• _Data shown_
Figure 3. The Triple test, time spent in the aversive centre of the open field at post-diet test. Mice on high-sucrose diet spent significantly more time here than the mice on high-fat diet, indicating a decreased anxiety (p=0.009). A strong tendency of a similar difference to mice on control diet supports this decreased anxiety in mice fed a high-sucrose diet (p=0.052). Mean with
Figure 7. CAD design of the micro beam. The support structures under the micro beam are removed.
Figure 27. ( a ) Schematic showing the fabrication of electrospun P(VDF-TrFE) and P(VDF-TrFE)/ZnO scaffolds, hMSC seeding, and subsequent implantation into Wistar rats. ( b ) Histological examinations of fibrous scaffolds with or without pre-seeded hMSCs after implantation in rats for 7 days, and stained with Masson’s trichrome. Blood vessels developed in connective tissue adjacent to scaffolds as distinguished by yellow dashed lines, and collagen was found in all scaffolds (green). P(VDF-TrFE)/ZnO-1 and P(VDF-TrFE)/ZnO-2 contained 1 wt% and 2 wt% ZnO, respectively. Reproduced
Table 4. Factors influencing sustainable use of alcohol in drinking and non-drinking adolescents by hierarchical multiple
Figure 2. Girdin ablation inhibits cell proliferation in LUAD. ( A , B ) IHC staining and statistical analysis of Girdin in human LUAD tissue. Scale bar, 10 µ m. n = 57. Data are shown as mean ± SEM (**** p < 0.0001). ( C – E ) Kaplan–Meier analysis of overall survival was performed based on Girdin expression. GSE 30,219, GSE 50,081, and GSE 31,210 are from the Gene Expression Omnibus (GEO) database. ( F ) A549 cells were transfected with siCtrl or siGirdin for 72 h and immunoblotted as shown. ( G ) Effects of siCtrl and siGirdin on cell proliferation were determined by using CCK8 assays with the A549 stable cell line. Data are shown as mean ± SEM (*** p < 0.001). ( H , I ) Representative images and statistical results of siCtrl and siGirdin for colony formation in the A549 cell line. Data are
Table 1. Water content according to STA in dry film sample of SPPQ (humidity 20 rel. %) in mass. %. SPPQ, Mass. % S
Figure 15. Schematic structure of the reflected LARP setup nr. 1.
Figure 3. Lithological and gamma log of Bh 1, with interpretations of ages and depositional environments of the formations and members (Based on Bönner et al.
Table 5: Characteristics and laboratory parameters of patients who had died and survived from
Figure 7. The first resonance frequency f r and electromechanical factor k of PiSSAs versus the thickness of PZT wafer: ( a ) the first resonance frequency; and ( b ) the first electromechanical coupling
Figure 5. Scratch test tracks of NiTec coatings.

• _Directions for this task_
In full and without changes, repeat the listing.

• _Result for this task_
Figure 3. The Triple test, time spent in the aversive centre of the open field at post-diet test. Mice on high-sucrose diet spent significantly more time here than the mice on high-fat diet, indicating a decreased anxiety (p=0.009). A strong tendency of a similar difference to mice on control diet supports this decreased anxiety in mice fed a high-sucrose diet (p=0.052). Mean with
Figure 7. CAD design of the micro beam. The support structures under the micro beam are removed.
Figure 27. ( a ) Schematic showing the fabrication of electrospun P(VDF-TrFE) and P(VDF-TrFE)/ZnO scaffolds, hMSC seeding, and subsequent implantation into Wistar rats. ( b ) Histological examinations of fibrous scaffolds with or without pre-seeded hMSCs after implantation in rats for 7 days, and stained with Masson’s trichrome. Blood vessels developed in connective tissue adjacent to scaffolds as distinguished by yellow dashed lines, and collagen was found in all scaffolds (green). P(VDF-TrFE)/ZnO-1 and P(VDF-TrFE)/ZnO-2 contained 1 wt% and 2 wt% ZnO, respectively. Reproduced
Table 4. Factors influencing sustainable use of alcohol in drinking and non-drinking adolescents by hierarchical multiple
Figure 2. Girdin ablation inhibits cell proliferation in LUAD. ( A , B ) IHC staining and statistical analysis of Girdin in human LUAD tissue. Scale bar, 10 µ m. n = 57. Data are shown as mean ± SEM (**** p < 0.0001). ( C – E ) Kaplan–Meier analysis of overall survival was performed based on Girdin expression. GSE 30,219, GSE 50,081, and GSE 31,210 are from the Gene Expression Omnibus (GEO) database. ( F ) A549 cells were transfected with siCtrl or siGirdin for 72 h and immunoblotted as shown. ( G ) Effects of siCtrl and siGirdin on cell proliferation were determined by using CCK8 assays with the A549 stable cell line. Data are shown as mean ± SEM (*** p < 0.001). ( H , I ) Representative images and statistical results of siCtrl and siGirdin for colony formation in the A549 cell line. Data are
Table 1. Water content according to STA in dry film sample of SPPQ (humidity 20 rel. %) in mass. %. SPPQ, Mass. % S
Figure 15. Schematic structure of the reflected LARP setup nr. 1.
Figure 3. Lithological and gamma log of Bh 1, with interpretations of ages and depositional environments of the formations and members (Based on Bönner et al.
Table 5: Characteristics and laboratory parameters of patients who had died and survived from
Figure 7. The first resonance frequency f r and electromechanical factor k of PiSSAs versus the thickness of PZT wafer: ( a ) the first resonance frequency; and ( b ) the first electromechanical coupling
Figure 5. Scratch test tracks of NiTec coatings.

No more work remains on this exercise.